When he heard voices, he said he summoned the strength to extend his arm through the debris.
Cummings' girlfriend, Sherron Mullen, had rushed over from her nearby home and saw his signal.
"He was trying to move his head and I just told him to stay still. We just sat and I held his hand and talked to him while we waited for the ambulance," said Mullen.
When emergency personnel reached Cummings, he was unconscious and barely breathing. They loaded him into the ambulance and tried several methods to restore his respiration. None worked.
Rescuers decided he needed an emergency tracheotomy. Paramedics worked quickly, puncturing his throat and pumping out the blood, dust and other material that was obstructing his breathing.
Cummings was brought briefly to Hayti hospital and then transported by helicopter to Saint Francis Medical Center in Cape Girardeau.
Recovery
For two weeks after the tornado, Cummings did little more than sleep and eat through a feeding tube. His entire body was swollen from his injuries and he only had the strength to speak for a few sentences at a time.
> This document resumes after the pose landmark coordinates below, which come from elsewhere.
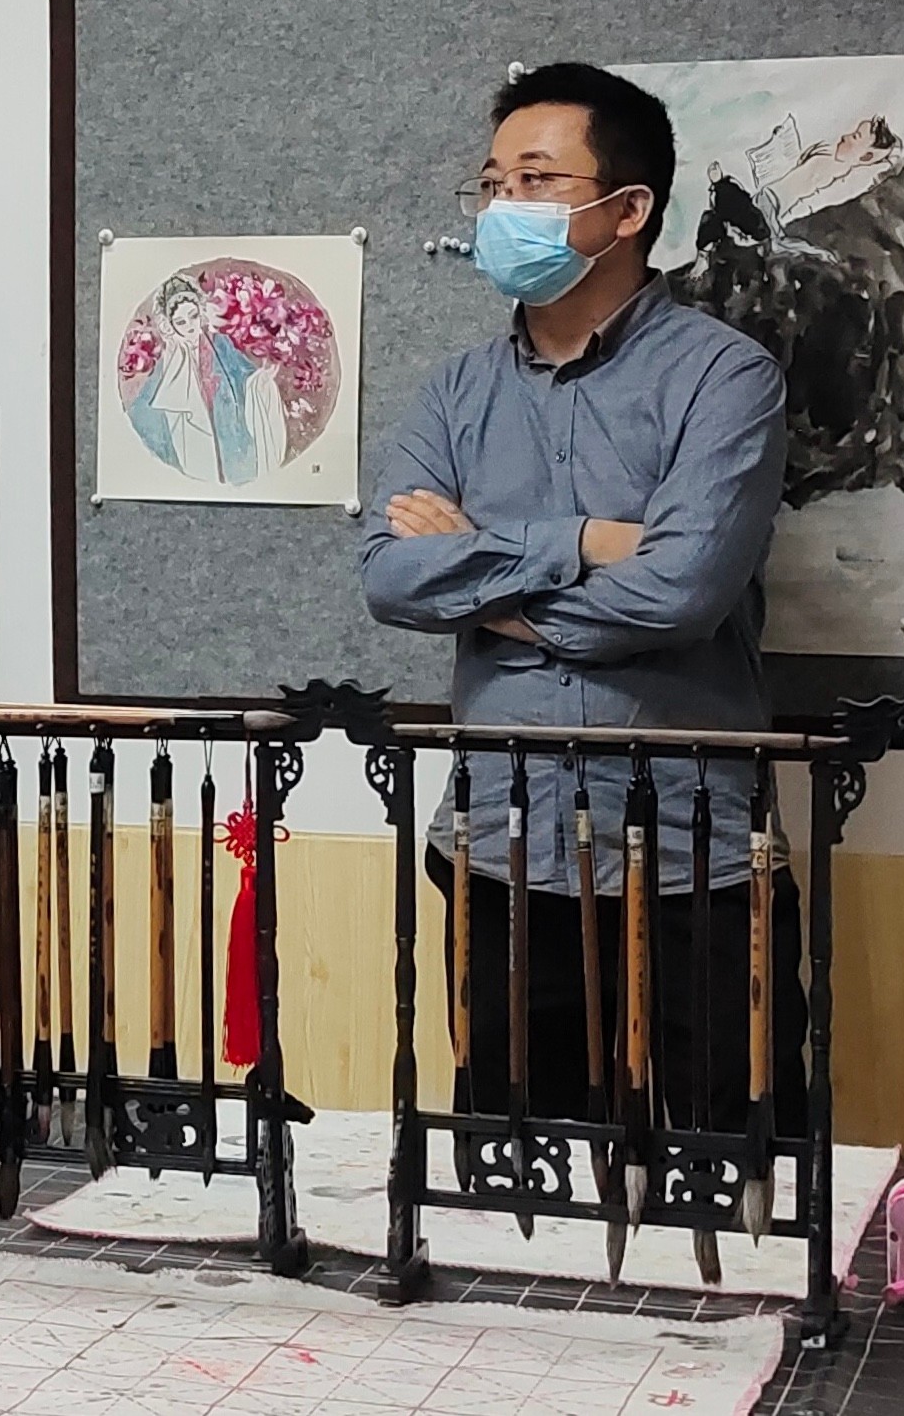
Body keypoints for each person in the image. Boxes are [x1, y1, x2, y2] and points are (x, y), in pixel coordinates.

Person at [358, 62, 802, 1136]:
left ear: (627, 209)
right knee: (515, 1163)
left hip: (695, 849)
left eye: (535, 178)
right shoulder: (453, 392)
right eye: (490, 182)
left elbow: (679, 593)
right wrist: (583, 542)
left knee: (726, 1163)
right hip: (499, 844)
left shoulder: (725, 377)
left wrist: (485, 588)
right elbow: (389, 576)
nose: (501, 205)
He could not move his neck or raise his right arm, which had been crushed in his fall against the bathtub.
Rehabilitation has been a slow road. "For about the first week and a half they kept me pretty well drugged up. What I remember most is the doctors changing the tracheotomy tube about every day and me coughing all the time," he said.
But slowly Cummings gained enough strength to breathe on his own and eat solid foods. He's had a steady stream of visitors from home including his brother, James, his girlfriend, mother and the congregation of the Pentecostal Power Church.
On April 18 he walked for the first time.
Since then he's gone through daily physical therapy and can now raise his right arm above his head. He has enough strength to grasp a pencil and write. While he still wears a medical collar to stabilize his neck and gets around mostly by wheelchair, he says he's seen the progress.
"It's like you learn everything all over again. I remember the first day I had the strength to make a fist. It felt pretty good to do that," he said.
On Friday he was discharged from the hospital and will go to live with his brother in Hayti. He may not ever be able to return to his job at a granary, but for him that's not the most important thing.
Cummings said he's going to concentrate on making the most out of a life he believes was spared from nature's wrath.
"It was a miracle to survive something like that. Every now and then I can still feel the effects of that tornado," he said. "Some mornings I wake up and I can feel it doing it to me all over again. I wake up in a cold sweat. It really affects a person. I can feel the power of that tornado coming my way. I just thank God for protecting me."